I’m not quite there with Matt Wisler just yet, though I’m getting there. Be it via a mechanical tweak or Roger McDowell’s aura more generally, he managed to add a tick to his fastball over his last couple of starts and two extra mph to his slider. The latter pitch has seen an explosion in its whiff rate as he’s thrown it harder and more often, and it has helped his four-seamer play up as well. It’s an intriguing combination, and if it translates into more efficient outings, Wisler’s a guy who can move up the ladder pretty quickly for second-half NL-only options. This is a tough two-start draw, though, and Wisler should be monitored closely as he attempts to work his way through it.

Matt Garza has had himself a doozy of a year, and that includes a stretch of allowing 21 runs on 41 hits over his last four starts (24 innings) before his recent DL stint. I need to see a couple of starts in which he executes for six innings before he’s in the conversation for two-start consideration again.
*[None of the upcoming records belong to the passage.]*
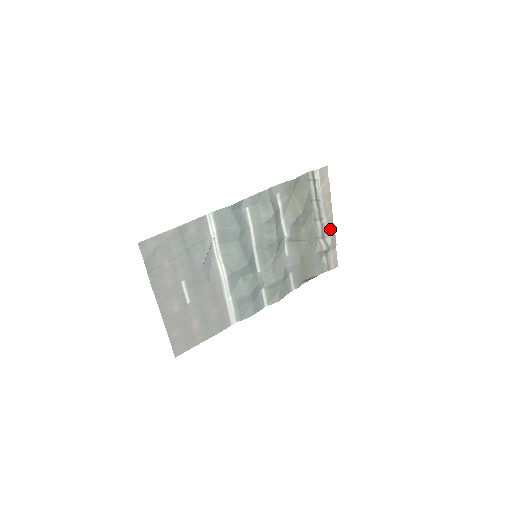
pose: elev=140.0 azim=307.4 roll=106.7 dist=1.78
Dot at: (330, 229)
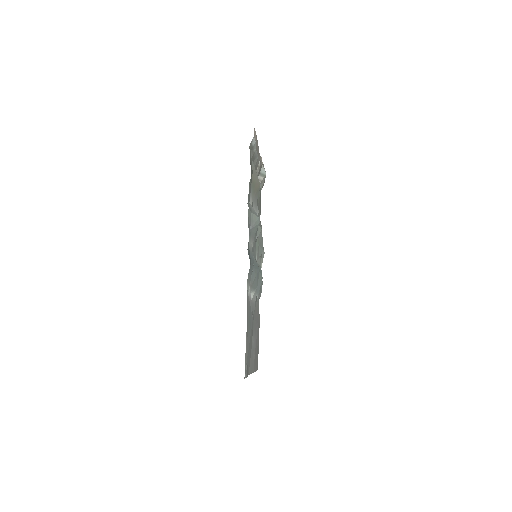
Dot at: (261, 162)
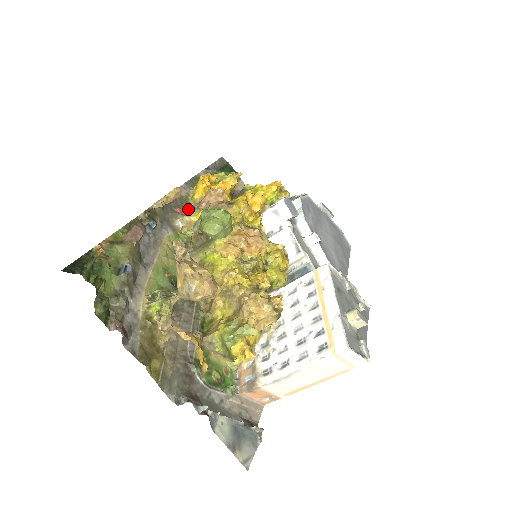
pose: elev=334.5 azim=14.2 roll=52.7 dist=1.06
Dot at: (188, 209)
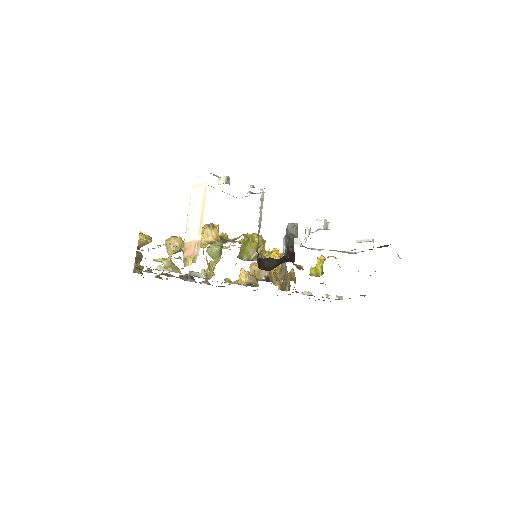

Chris Rusin hasn’t pitched terribly for Colorado, technically sporting a modest streak of four consecutive quality starts before a scoreless two-inning relief appearance last Sunday ahead of the break. Still, he doesn’t get a ton of whiffs and he’s susceptible to the long ball. Both opponents this week were top-10 teams in teams in hitting dingers in the first half, and the home-and-home pair at Coors is disqualifying in pretty much any circumstance.

AMERICAN LEAGUE

AUTO-START

None.

STARTS

Danny Salazar

@MIL, CHW

Notes:

The upgrade that Cleveland’s infield defense has undergone with the promotions of Giovanny Urshela and Francisco Lindor (recommended reading: R.J. Anderson’s excellent piece on the transformation) is significant, and for a guy like Salazar, who’s made leaps and bounds improvement in raising his ground-ball rate this year, that’s a big deal. He still is and likely always will be home-run-prone on account of a relatively straight fastball that can leak up in the zone, but everything else is all systems go for him. He draws two weak opponents this week and should be started across all formats.

CONSIDER

Taijuan Walker

@DET, TOR

Wei-Yin Chen

@NYY, @TAM

Yordano Ventura

PIT, HOU

Kyle Gibson

@LAA, NYY

Kendall Graveman

TOR, @SFG

Carlos Rodon

STL, @CLE

Nathan Eovaldi

BAL, @MIN

Notes:

Taijuan Walker was making a strong push for auto-start status as the first half came to a close, and he remains quite close. This is a brutal-schedule week, however, with two of the top four offenses in baseball by TAv on tap, including the best of the bunch over the past month. He’s a worthwhile play on his own merits in most circumstances, but it’s understandable to be a little gun shy if you’re in a tenuous spot ratio-wise.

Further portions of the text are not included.